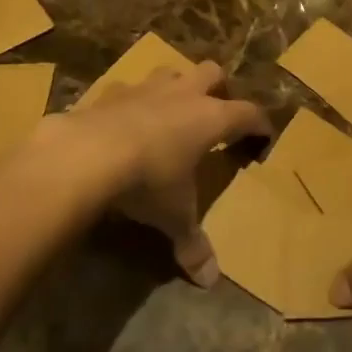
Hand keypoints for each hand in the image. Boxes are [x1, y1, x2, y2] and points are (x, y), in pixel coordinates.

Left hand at [48, 61, 269, 285]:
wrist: (87, 154)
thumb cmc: (147, 180)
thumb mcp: (174, 216)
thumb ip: (192, 243)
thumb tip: (209, 280)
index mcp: (210, 118)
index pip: (248, 112)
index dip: (259, 123)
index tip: (264, 135)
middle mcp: (183, 94)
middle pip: (212, 73)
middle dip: (218, 88)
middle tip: (216, 112)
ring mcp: (146, 87)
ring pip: (171, 71)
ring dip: (175, 87)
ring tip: (171, 111)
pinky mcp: (111, 91)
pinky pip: (128, 88)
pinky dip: (131, 102)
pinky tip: (124, 121)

-- -- --

• _WORK TASK_
The answer must be the lines from the one containing "index tip: (264, 135)" to the final line of the data above, copied exactly, both included, with nothing added.

• _RESPONSE TO THIS EXERCISE_
index tip: (264, 135)
middle mcp: (183, 94)
middle pip: (212, 73)
middle dip: (218, 88)
middle tip: (216, 112)
ring mcp: (146, 87)
ring pip: (171, 71)
ring dip: (175, 87)
ring tip: (171, 111)
pinky mcp: (111, 91)
pinky pip: (128, 88)
pinky dip: (131, 102)
pinky tip: (124, 121)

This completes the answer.